Populist-nationalist strongmen have been a feature of the region’s politics since Argentina’s Juan Domingo Perón first came to power in the 1940s. Some have been nominally of the left, others of the right. All posed as saviours of “the people” and railed against “the oligarchy” or “imperialism”, in terms analogous to the political insurgencies of Mr Trump and Nigel Farage of Britain’s UK Independence Party against the “establishment”. They tended to ignore checks and balances on their rule, and to blur the distinction between leader, party, government and state. Their emergence owed much to Latin America’s extreme inequality of income and wealth, just as populism in the rich democracies has been stimulated by a rise in income inequality. In a region where labour unions were relatively weak, populism emerged as a route by which the swelling urban masses were brought into politics. To maintain their bond with “the people”, populists were often spendthrift. As inflation eroded wage increases, they did little or nothing to reduce income inequality in the long run.
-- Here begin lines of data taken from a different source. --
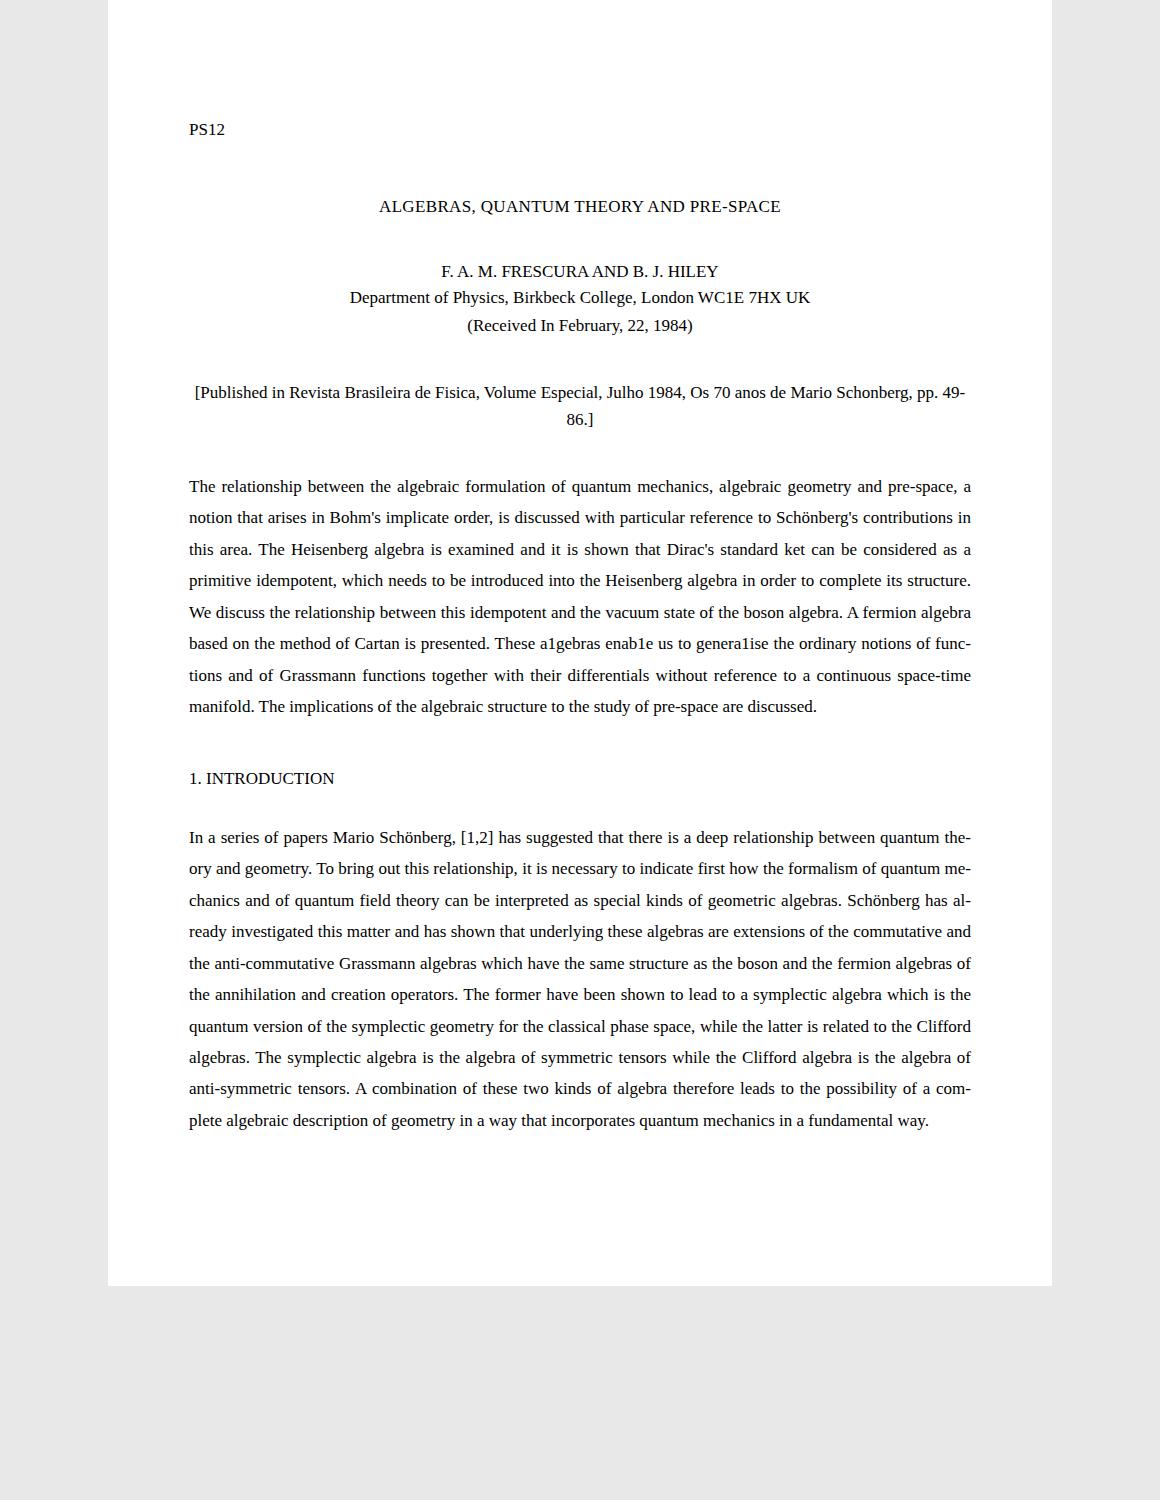PS12
Algebras, Quantum Theory and Pre-Space
F. A. M. Frescura and B. J. Hiley
Department of Physics, Birkbeck College, London WC1E 7HX UK
(Received In February, 22, 1984)
[Published in Revista Brasileira de Fisica, Volume Especial, Julho 1984, Os 70 anos de Mario Schonberg, pp. 49-86.]
The relationship between the algebraic formulation of quantum mechanics, algebraic geometry and pre-space, a notion that arises in Bohm's implicate order, is discussed with particular reference to Schönberg's contributions in this area. The Heisenberg algebra is examined and it is shown that Dirac's standard ket can be considered as a primitive idempotent, which needs to be introduced into the Heisenberg algebra in order to complete its structure. We discuss the relationship between this idempotent and the vacuum state of the boson algebra. A fermion algebra based on the method of Cartan is presented. These a1gebras enab1e us to genera1ise the ordinary notions of functions and of Grassmann functions together with their differentials without reference to a continuous space-time manifold. The implications of the algebraic structure to the study of pre-space are discussed.
1. INTRODUCTION
In a series of papers Mario Schönberg, [1,2] has suggested that there is a deep relationship between quantum theory and geometry. To bring out this relationship, it is necessary to indicate first how the formalism of quantum mechanics and of quantum field theory can be interpreted as special kinds of geometric algebras. Schönberg has already investigated this matter and has shown that underlying these algebras are extensions of the commutative and the anti-commutative Grassmann algebras which have the same structure as the boson and the fermion algebras of the annihilation and creation operators. The former have been shown to lead to a symplectic algebra which is the quantum version of the symplectic geometry for the classical phase space, while the latter is related to the Clifford algebras. The symplectic algebra is the algebra of symmetric tensors while the Clifford algebra is the algebra of anti-symmetric tensors. A combination of these two kinds of algebra therefore leads to the possibility of a complete algebraic description of geometry in a way that incorporates quantum mechanics in a fundamental way.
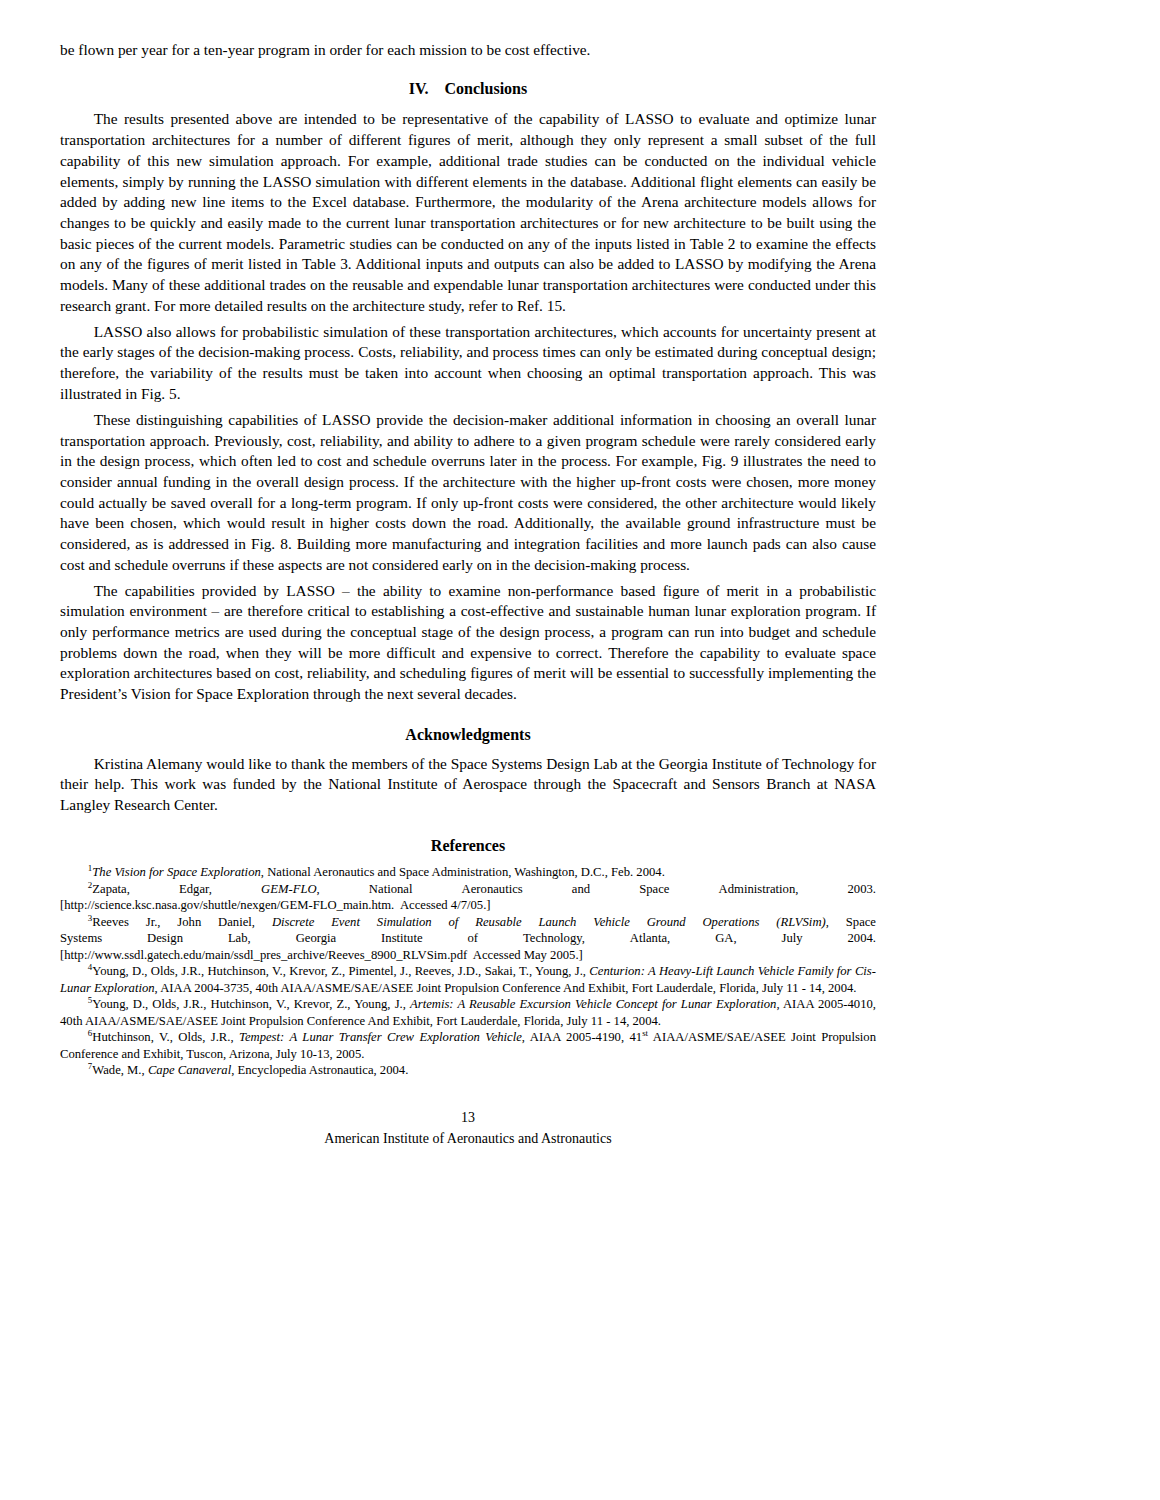be flown per year for a ten-year program in order for each mission to be cost effective.
IV. Conclusions
The results presented above are intended to be representative of the capability of LASSO to evaluate and optimize lunar transportation architectures for a number of different figures of merit, although they only represent a small subset of the full capability of this new simulation approach. For example, additional trade studies can be conducted on the individual vehicle elements, simply by running the LASSO simulation with different elements in the database. Additional flight elements can easily be added by adding new line items to the Excel database. Furthermore, the modularity of the Arena architecture models allows for changes to be quickly and easily made to the current lunar transportation architectures or for new architecture to be built using the basic pieces of the current models. Parametric studies can be conducted on any of the inputs listed in Table 2 to examine the effects on any of the figures of merit listed in Table 3. Additional inputs and outputs can also be added to LASSO by modifying the Arena models. Many of these additional trades on the reusable and expendable lunar transportation architectures were conducted under this research grant. For more detailed results on the architecture study, refer to Ref. 15.
LASSO also allows for probabilistic simulation of these transportation architectures, which accounts for uncertainty present at the early stages of the decision-making process. Costs, reliability, and process times can only be estimated during conceptual design; therefore, the variability of the results must be taken into account when choosing an optimal transportation approach. This was illustrated in Fig. 5.
These distinguishing capabilities of LASSO provide the decision-maker additional information in choosing an overall lunar transportation approach. Previously, cost, reliability, and ability to adhere to a given program schedule were rarely considered early in the design process, which often led to cost and schedule overruns later in the process. For example, Fig. 9 illustrates the need to consider annual funding in the overall design process. If the architecture with the higher up-front costs were chosen, more money could actually be saved overall for a long-term program. If only up-front costs were considered, the other architecture would likely have been chosen, which would result in higher costs down the road. Additionally, the available ground infrastructure must be considered, as is addressed in Fig. 8. Building more manufacturing and integration facilities and more launch pads can also cause cost and schedule overruns if these aspects are not considered early on in the decision-making process.
The capabilities provided by LASSO – the ability to examine non-performance based figure of merit in a probabilistic simulation environment – are therefore critical to establishing a cost-effective and sustainable human lunar exploration program. If only performance metrics are used during the conceptual stage of the design process, a program can run into budget and schedule problems down the road, when they will be more difficult and expensive to correct. Therefore the capability to evaluate space exploration architectures based on cost, reliability, and scheduling figures of merit will be essential to successfully implementing the President’s Vision for Space Exploration through the next several decades.
Acknowledgments
Kristina Alemany would like to thank the members of the Space Systems Design Lab at the Georgia Institute of Technology for their help. This work was funded by the National Institute of Aerospace through the Spacecraft and Sensors Branch at NASA Langley Research Center.
References
1The Vision for Space Exploration, National Aeronautics and Space Administration, Washington, D.C., Feb. 2004.
2Zapata, Edgar, GEM-FLO, National Aeronautics and Space Administration, 2003. [http://science.ksc.nasa.gov/shuttle/nexgen/GEM-FLO_main.htm. Accessed 4/7/05.]
3Reeves Jr., John Daniel, Discrete Event Simulation of Reusable Launch Vehicle Ground Operations (RLVSim), Space Systems Design Lab, Georgia Institute of Technology, Atlanta, GA, July 2004. [http://www.ssdl.gatech.edu/main/ssdl_pres_archive/Reeves_8900_RLVSim.pdf Accessed May 2005.]
4Young, D., Olds, J.R., Hutchinson, V., Krevor, Z., Pimentel, J., Reeves, J.D., Sakai, T., Young, J., Centurion: A Heavy-Lift Launch Vehicle Family for Cis-Lunar Exploration, AIAA 2004-3735, 40th AIAA/ASME/SAE/ASEE Joint Propulsion Conference And Exhibit, Fort Lauderdale, Florida, July 11 - 14, 2004.
5Young, D., Olds, J.R., Hutchinson, V., Krevor, Z., Young, J., Artemis: A Reusable Excursion Vehicle Concept for Lunar Exploration, AIAA 2005-4010, 40th AIAA/ASME/SAE/ASEE Joint Propulsion Conference And Exhibit, Fort Lauderdale, Florida, July 11 - 14, 2004.
6Hutchinson, V., Olds, J.R., Tempest: A Lunar Transfer Crew Exploration Vehicle, AIAA 2005-4190, 41st AIAA/ASME/SAE/ASEE Joint Propulsion Conference and Exhibit, Tuscon, Arizona, July 10-13, 2005.
7Wade, M., Cape Canaveral, Encyclopedia Astronautica, 2004.
13 American Institute of Aeronautics and Astronautics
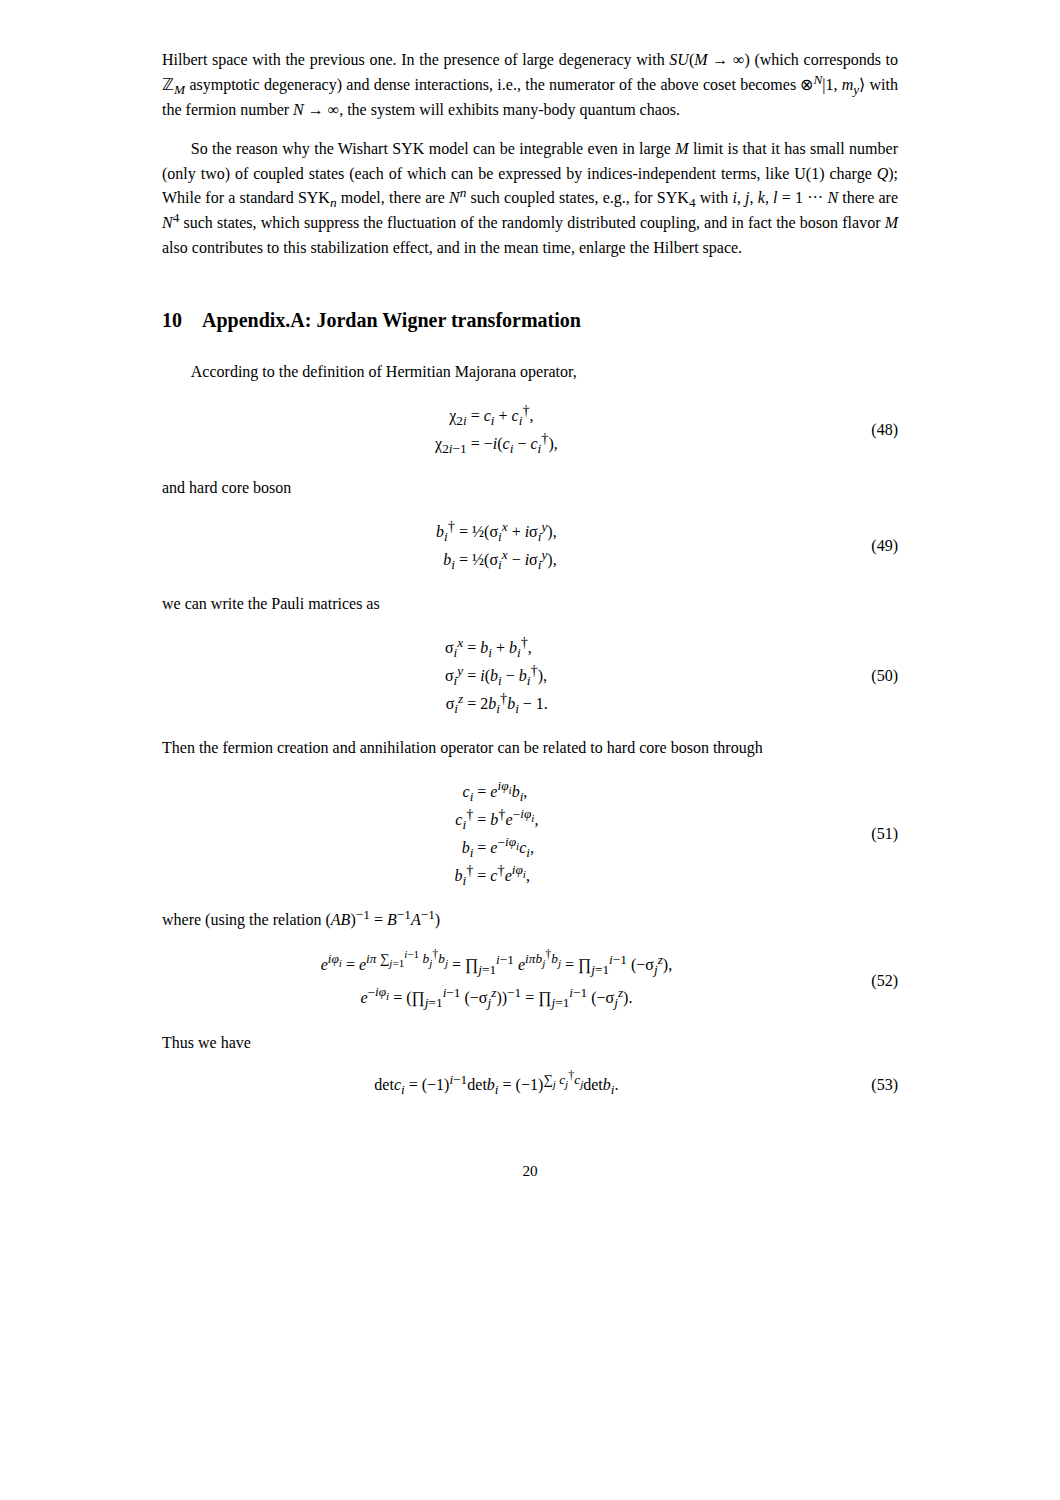Hilbert space with the previous one. In the presence of large degeneracy with SU(M → ∞) (which corresponds to ℤM asymptotic degeneracy) and dense interactions, i.e., the numerator of the above coset becomes ⊗N|1, my⟩ with the fermion number N → ∞, the system will exhibits many-body quantum chaos.
So the reason why the Wishart SYK model can be integrable even in large M limit is that it has small number (only two) of coupled states (each of which can be expressed by indices-independent terms, like U(1) charge Q); While for a standard SYKn model, there are Nn such coupled states, e.g., for SYK4 with i, j, k, l = 1 ··· N there are N4 such states, which suppress the fluctuation of the randomly distributed coupling, and in fact the boson flavor M also contributes to this stabilization effect, and in the mean time, enlarge the Hilbert space.
10 Appendix.A: Jordan Wigner transformation
According to the definition of Hermitian Majorana operator,
χ2i =ci + ci†,
χ2i−1 =−i(ci − ci†),
(48)
and hard core boson
bi† =½(σix + iσiy),
bi =½(σix − iσiy),
(49)
we can write the Pauli matrices as
σix =bi + bi†,
σiy =i(bi − bi†),
σiz =2bi†bi − 1.
(50)
Then the fermion creation and annihilation operator can be related to hard core boson through
ci =eiφibi,
ci† =b†e−iφi,
bi =e−iφici,
bi† =c†eiφi,
(51)
where (using the relation (AB)−1 = B−1A−1)
eiφi = eiπ ∑j=1i−1 bj†bj = ∏j=1i−1 eiπbj†bj = ∏j=1i−1 (−σjz),
e−iφi = (∏j=1i−1 (−σjz))−1 = ∏j=1i−1 (−σjz).
(52)
Thus we have
detci = (−1)i−1detbi = (−1)∑j cj†cjdetbi.
(53)
20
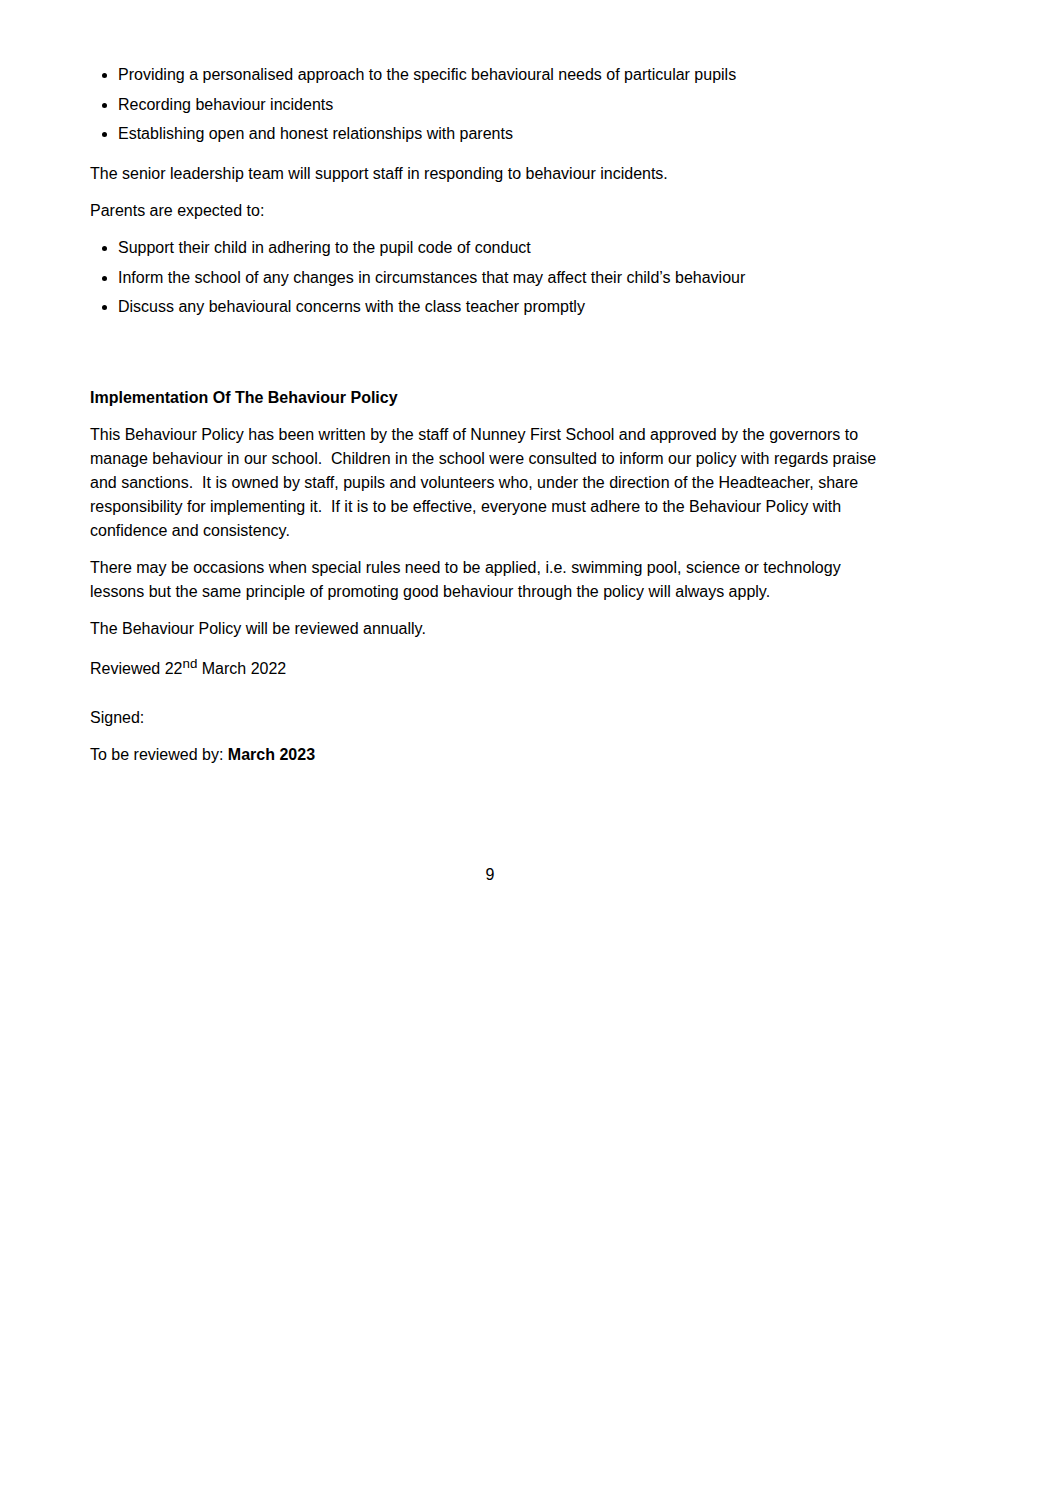Providing a personalised approach to the specific behavioural needs of particular pupils
Recording behaviour incidents
Establishing open and honest relationships with parents
The senior leadership team will support staff in responding to behaviour incidents.
Parents are expected to:
Support their child in adhering to the pupil code of conduct
Inform the school of any changes in circumstances that may affect their child’s behaviour
Discuss any behavioural concerns with the class teacher promptly
Implementation Of The Behaviour Policy
This Behaviour Policy has been written by the staff of Nunney First School and approved by the governors to manage behaviour in our school. Children in the school were consulted to inform our policy with regards praise and sanctions. It is owned by staff, pupils and volunteers who, under the direction of the Headteacher, share responsibility for implementing it. If it is to be effective, everyone must adhere to the Behaviour Policy with confidence and consistency.
There may be occasions when special rules need to be applied, i.e. swimming pool, science or technology lessons but the same principle of promoting good behaviour through the policy will always apply.
The Behaviour Policy will be reviewed annually.
Reviewed 22nd March 2022
Signed:
To be reviewed by: March 2023
9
The resurgence of populism in Latin America in the 2000s owed much to the economic stagnation and financial crises that hit the region in the late 1990s. Chávez and his ilk were extraordinarily fortunate to be in office just as the great commodity boom driven by China’s industrialisation took off. With plenty of revenues to distribute, they were popular. Now the money has run out. As China’s economy slows and rebalances towards consumption, Latin America is suffering its sixth successive year of economic deceleration. Because of the fiscal irresponsibility of their populist leaders, Venezuela, Argentina and Ecuador are all in recession.

In several countries corruption has added to the desire for political change. 

After a long period of domination by the left, both populist and social democratic, in South America, the pendulum has swung back to the centre-right. New governments in Argentina, Brazil and Peru, for example, are keen on closer economic ties with the United States. For Latin America, the timing of Mr Trump’s victory could not be worse—at least if he implements his promise to retreat from trade agreements and impose protective tariffs. Populism has not disappeared altogether from Latin America. The chances of Andrés Manuel López Obrador, a veteran populist, in Mexico’s presidential election in 2018 may improve if Mr Trump tears up the North American Free Trade Agreement and builds his promised wall along the border. But in many countries populism is on the wane. Liberal democrats have a chance of keeping it that way, but only if they do the hard work of boosting productivity and competitiveness that is needed to restore faster economic growth and maintain social progress.